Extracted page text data
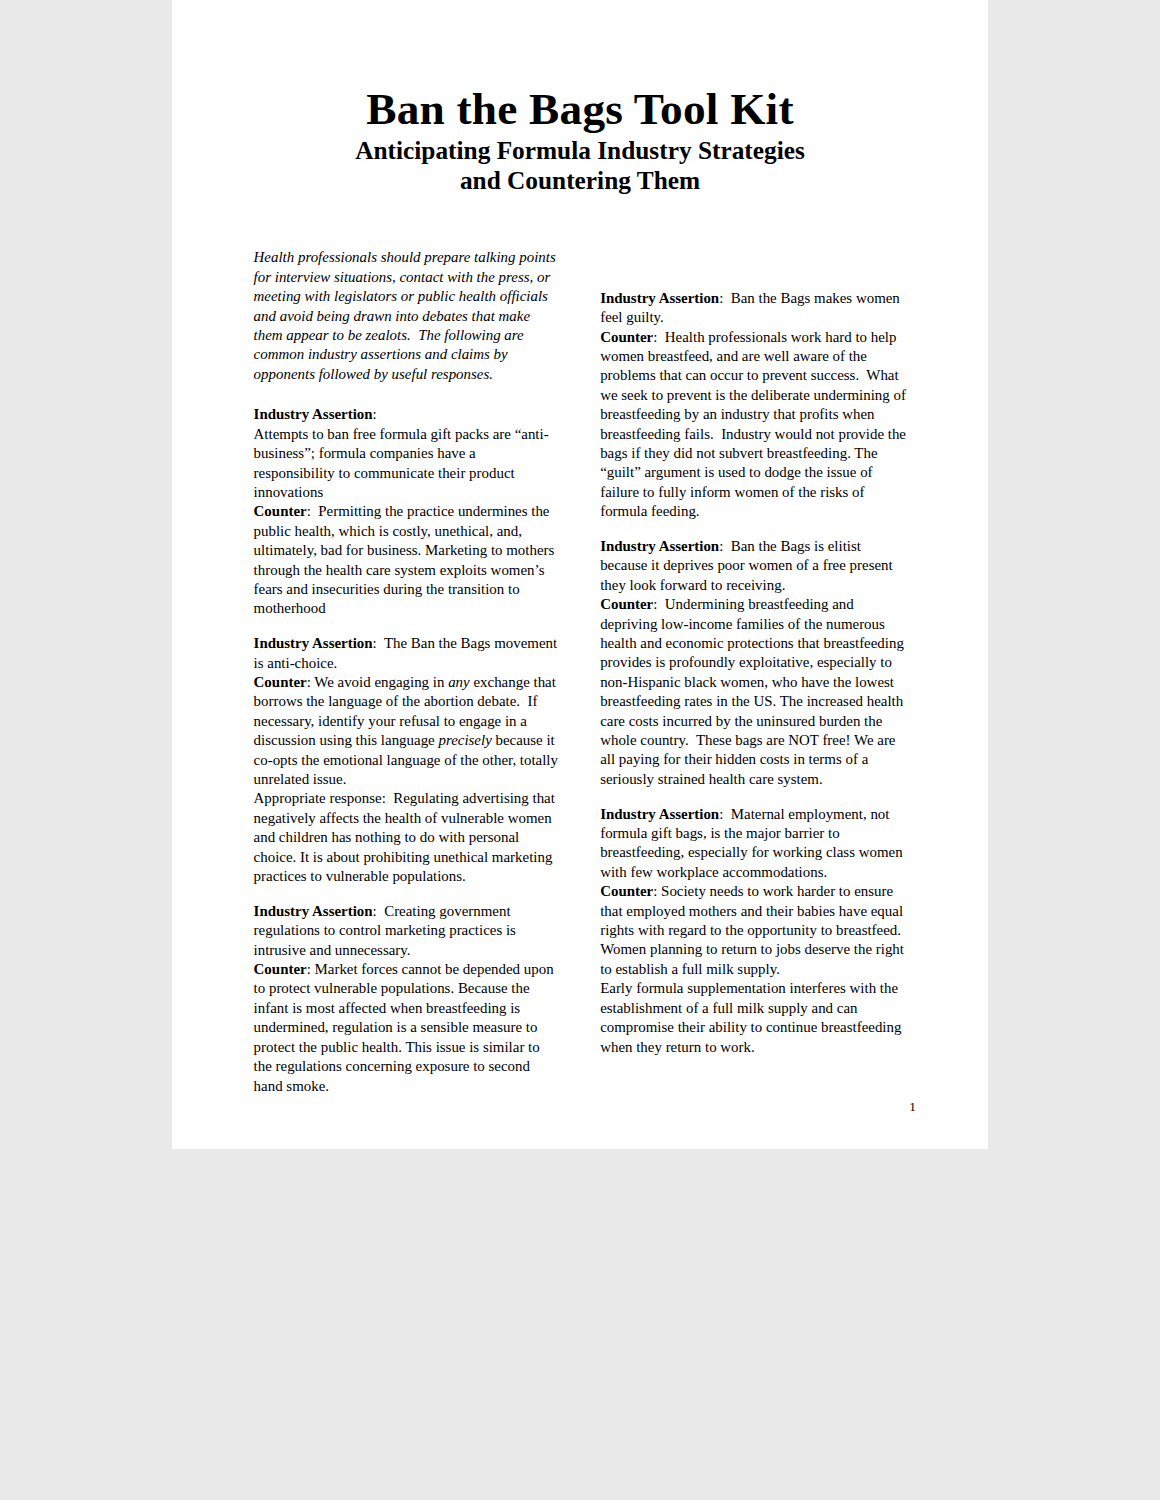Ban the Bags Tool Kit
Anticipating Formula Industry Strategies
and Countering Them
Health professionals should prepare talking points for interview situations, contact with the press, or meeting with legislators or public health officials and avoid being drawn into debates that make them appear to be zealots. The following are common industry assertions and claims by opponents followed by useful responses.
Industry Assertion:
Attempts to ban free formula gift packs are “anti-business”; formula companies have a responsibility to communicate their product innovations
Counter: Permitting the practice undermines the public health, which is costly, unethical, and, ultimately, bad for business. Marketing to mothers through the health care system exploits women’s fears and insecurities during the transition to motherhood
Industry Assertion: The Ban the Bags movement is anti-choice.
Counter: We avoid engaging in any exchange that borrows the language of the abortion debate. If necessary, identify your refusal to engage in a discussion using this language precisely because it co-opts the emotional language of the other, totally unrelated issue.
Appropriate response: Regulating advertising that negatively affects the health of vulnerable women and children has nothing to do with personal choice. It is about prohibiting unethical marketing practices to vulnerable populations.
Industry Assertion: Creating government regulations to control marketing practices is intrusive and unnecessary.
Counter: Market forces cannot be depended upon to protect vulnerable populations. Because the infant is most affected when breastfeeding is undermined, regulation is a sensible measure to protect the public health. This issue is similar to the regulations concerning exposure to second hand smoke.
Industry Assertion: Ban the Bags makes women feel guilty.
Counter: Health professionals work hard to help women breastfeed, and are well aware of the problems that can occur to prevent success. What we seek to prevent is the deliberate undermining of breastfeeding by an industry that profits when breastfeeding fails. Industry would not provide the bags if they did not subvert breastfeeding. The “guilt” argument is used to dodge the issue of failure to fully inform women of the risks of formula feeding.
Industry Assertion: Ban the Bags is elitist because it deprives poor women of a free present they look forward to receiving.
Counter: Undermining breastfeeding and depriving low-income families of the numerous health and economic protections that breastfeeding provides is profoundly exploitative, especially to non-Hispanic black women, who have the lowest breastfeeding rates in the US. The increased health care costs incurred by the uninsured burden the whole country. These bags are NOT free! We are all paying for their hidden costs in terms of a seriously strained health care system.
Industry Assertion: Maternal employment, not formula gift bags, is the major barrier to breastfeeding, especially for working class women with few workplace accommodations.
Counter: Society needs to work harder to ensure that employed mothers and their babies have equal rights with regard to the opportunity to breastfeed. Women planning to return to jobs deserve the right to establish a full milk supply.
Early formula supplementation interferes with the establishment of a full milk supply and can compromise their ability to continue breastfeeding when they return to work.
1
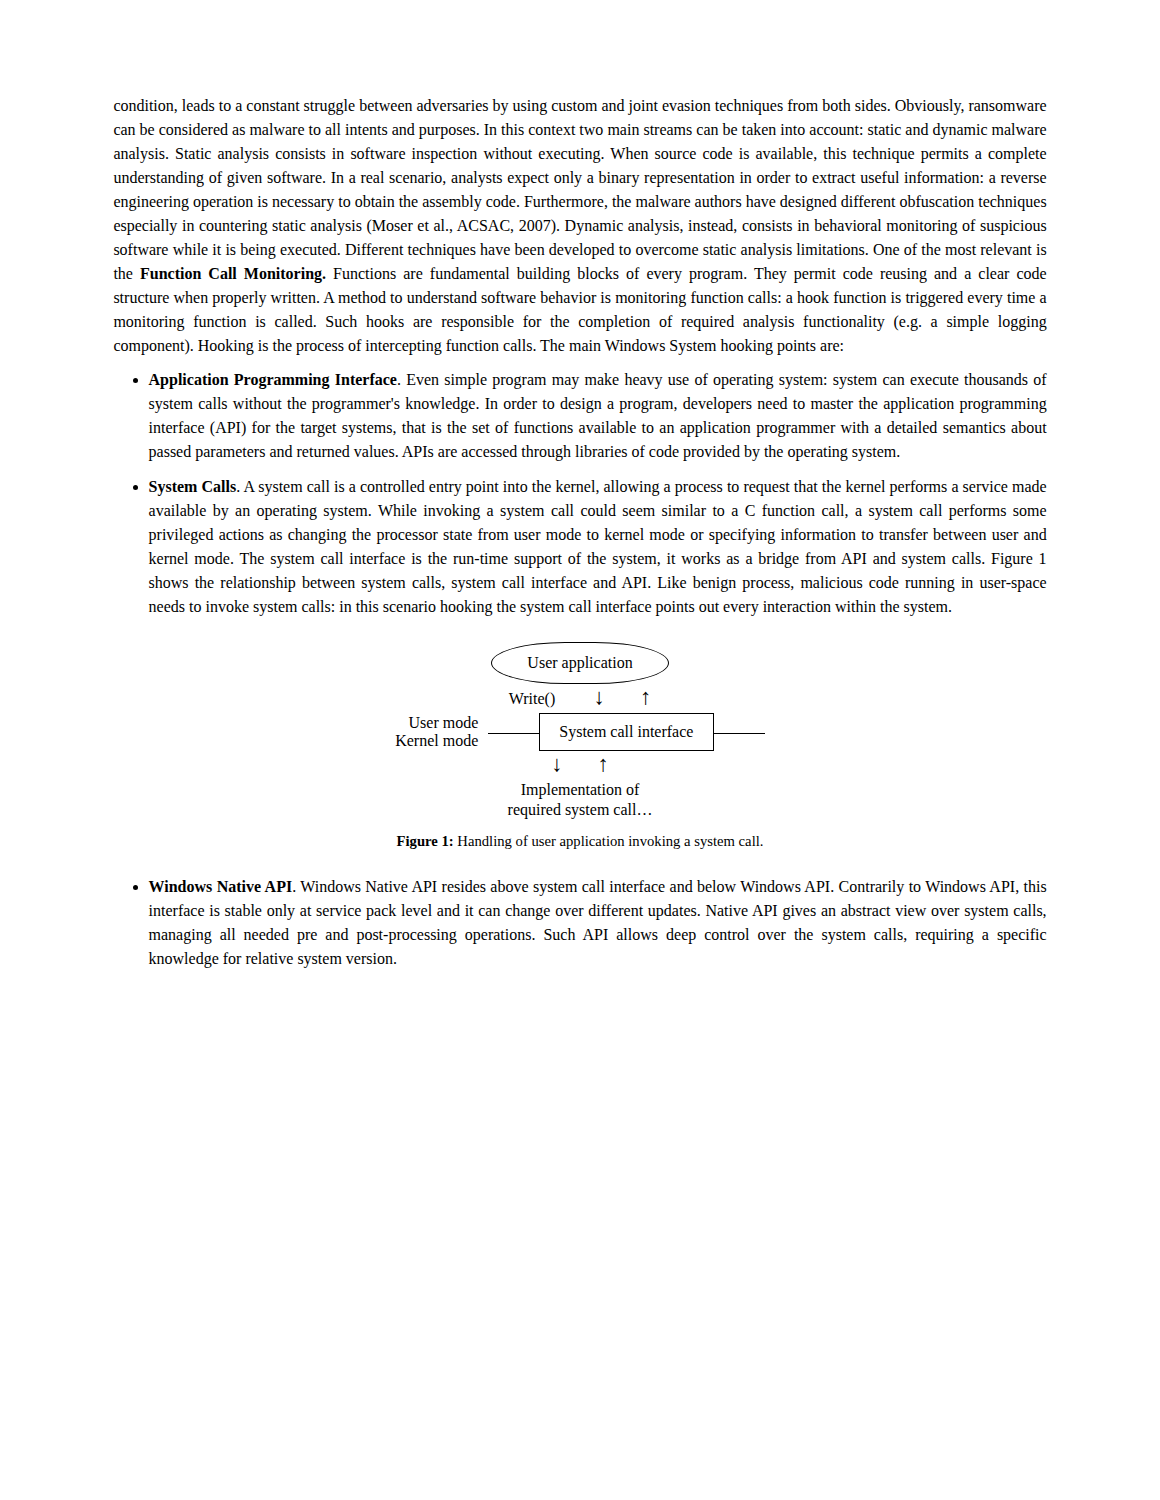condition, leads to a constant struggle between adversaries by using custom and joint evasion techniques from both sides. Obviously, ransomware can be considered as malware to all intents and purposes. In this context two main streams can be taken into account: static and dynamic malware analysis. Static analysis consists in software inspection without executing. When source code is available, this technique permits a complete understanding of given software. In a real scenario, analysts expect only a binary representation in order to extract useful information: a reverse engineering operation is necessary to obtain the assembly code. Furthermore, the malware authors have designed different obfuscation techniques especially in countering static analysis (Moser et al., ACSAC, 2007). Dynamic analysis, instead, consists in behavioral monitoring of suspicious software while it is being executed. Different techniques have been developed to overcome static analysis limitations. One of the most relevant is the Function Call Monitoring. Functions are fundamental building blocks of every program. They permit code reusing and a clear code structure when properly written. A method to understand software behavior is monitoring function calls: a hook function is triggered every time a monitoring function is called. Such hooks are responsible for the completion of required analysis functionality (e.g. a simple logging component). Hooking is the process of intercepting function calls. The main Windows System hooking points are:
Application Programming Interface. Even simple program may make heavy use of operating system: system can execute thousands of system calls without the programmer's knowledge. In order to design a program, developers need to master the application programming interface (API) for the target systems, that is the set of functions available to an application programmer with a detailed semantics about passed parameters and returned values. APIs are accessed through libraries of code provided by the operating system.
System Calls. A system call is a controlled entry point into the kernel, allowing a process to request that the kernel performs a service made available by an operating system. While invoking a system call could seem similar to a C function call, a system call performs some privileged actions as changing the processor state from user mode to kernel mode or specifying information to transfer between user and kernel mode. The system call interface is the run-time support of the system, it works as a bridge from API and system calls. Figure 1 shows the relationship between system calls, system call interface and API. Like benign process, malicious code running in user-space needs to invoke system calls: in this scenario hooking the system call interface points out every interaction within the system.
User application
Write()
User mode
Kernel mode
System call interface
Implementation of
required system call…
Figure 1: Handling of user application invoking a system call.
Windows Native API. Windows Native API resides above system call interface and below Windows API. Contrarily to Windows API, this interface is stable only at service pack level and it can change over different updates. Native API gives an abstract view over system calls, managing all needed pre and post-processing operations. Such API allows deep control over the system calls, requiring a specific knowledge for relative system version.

ACTIVITY
Return the data exactly as it stands, minus the pictures.

ANSWER TO THIS EXERCISE
Ban the Bags Tool Kit
Anticipating Formula Industry Strategies
and Countering Them
Health professionals should prepare talking points for interview situations, contact with the press, or meeting with legislators or public health officials and avoid being drawn into debates that make them appear to be zealots. The following are common industry assertions and claims by opponents followed by useful responses.
Industry Assertion:
Attempts to ban free formula gift packs are “anti-business”; formula companies have a responsibility to communicate their product innovations
Counter: Permitting the practice undermines the public health, which is costly, unethical, and, ultimately, bad for business. Marketing to mothers through the health care system exploits women’s fears and insecurities during the transition to motherhood
Industry Assertion: The Ban the Bags movement is anti-choice.
Counter: We avoid engaging in any exchange that borrows the language of the abortion debate. If necessary, identify your refusal to engage in a discussion using this language precisely because it co-opts the emotional language of the other, totally unrelated issue.
Appropriate response: Regulating advertising that negatively affects the health of vulnerable women and children has nothing to do with personal choice. It is about prohibiting unethical marketing practices to vulnerable populations.
Industry Assertion: Creating government regulations to control marketing practices is intrusive and unnecessary.
Counter: Market forces cannot be depended upon to protect vulnerable populations. Because the infant is most affected when breastfeeding is undermined, regulation is a sensible measure to protect the public health. This issue is similar to the regulations concerning exposure to second hand smoke.
Industry Assertion: Ban the Bags makes women feel guilty.
Counter: Health professionals work hard to help women breastfeed, and are well aware of the problems that can occur to prevent success. What we seek to prevent is the deliberate undermining of breastfeeding by an industry that profits when breastfeeding fails. Industry would not provide the bags if they did not subvert breastfeeding. The “guilt” argument is used to dodge the issue of failure to fully inform women of the risks of formula feeding.
Industry Assertion: Ban the Bags is elitist because it deprives poor women of a free present they look forward to receiving.
Counter: Undermining breastfeeding and depriving low-income families of the numerous health and economic protections that breastfeeding provides is profoundly exploitative, especially to non-Hispanic black women, who have the lowest breastfeeding rates in the US. The increased health care costs incurred by the uninsured burden the whole country. These bags are NOT free! We are all paying for their hidden costs in terms of a seriously strained health care system.
Industry Assertion: Maternal employment, not formula gift bags, is the major barrier to breastfeeding, especially for working class women with few workplace accommodations.
Counter: Society needs to work harder to ensure that employed mothers and their babies have equal rights with regard to the opportunity to breastfeed. Women planning to return to jobs deserve the right to establish a full milk supply.
Early formula supplementation interferes with the establishment of a full milk supply and can compromise their ability to continue breastfeeding when they return to work.
1
condition, leads to a constant struggle between adversaries by using custom and joint evasion techniques from both sides. Obviously, ransomware can be considered as malware to all intents and purposes. In this context two main streams can be taken into account: static and dynamic malware analysis. Static analysis consists in software inspection without executing. When source code is available, this technique permits a complete understanding of given software. In a real scenario, analysts expect only a binary representation in order to extract useful information: a reverse engineering operation is necessary to obtain the assembly code. Furthermore, the malware authors have designed different obfuscation techniques especially in countering static analysis (Moser et al., ACSAC, 2007). Dynamic analysis, instead, consists in behavioral monitoring of suspicious software while it is being executed. Different techniques have been developed to overcome static analysis limitations. One of the most relevant is the Function Call Monitoring. Functions are fundamental building blocks of every program. They permit code reusing and a clear code structure when properly written. A method to understand software behavior is monitoring function calls: a hook function is triggered every time a monitoring function is called. Such hooks are responsible for the completion of required analysis functionality (e.g. a simple logging component). Hooking is the process of intercepting function calls. The main Windows System hooking points are:
Application Programming Interface. Even simple program may make heavy use of operating system: system can execute thousands of system calls without the programmer's knowledge. In order to design a program, developers need to master the application programming interface (API) for the target systems, that is the set of functions available to an application programmer with a detailed semantics about passed parameters and returned values. APIs are accessed through libraries of code provided by the operating system.
System Calls. A system call is a controlled entry point into the kernel, allowing a process to request that the kernel performs a service made available by an operating system. While invoking a system call could seem similar to a C function call, a system call performs some privileged actions as changing the processor state from user mode to kernel mode or specifying information to transfer between user and kernel mode. The system call interface is the run-time support of the system, it works as a bridge from API and system calls. Figure 1 shows the relationship between system calls, system call interface and API. Like benign process, malicious code running in user-space needs to invoke system calls: in this scenario hooking the system call interface points out every interaction within the system.
User application
Write()
User mode
Kernel mode
System call interface
Implementation of
required system call…
Figure 1: Handling of user application invoking a system call.
Windows Native API. Windows Native API resides above system call interface and below Windows API. Contrarily to Windows API, this interface is stable only at service pack level and it can change over different updates. Native API gives an abstract view over system calls, managing all needed pre and post-processing operations. Such API allows deep control over the system calls, requiring a specific knowledge for relative system version.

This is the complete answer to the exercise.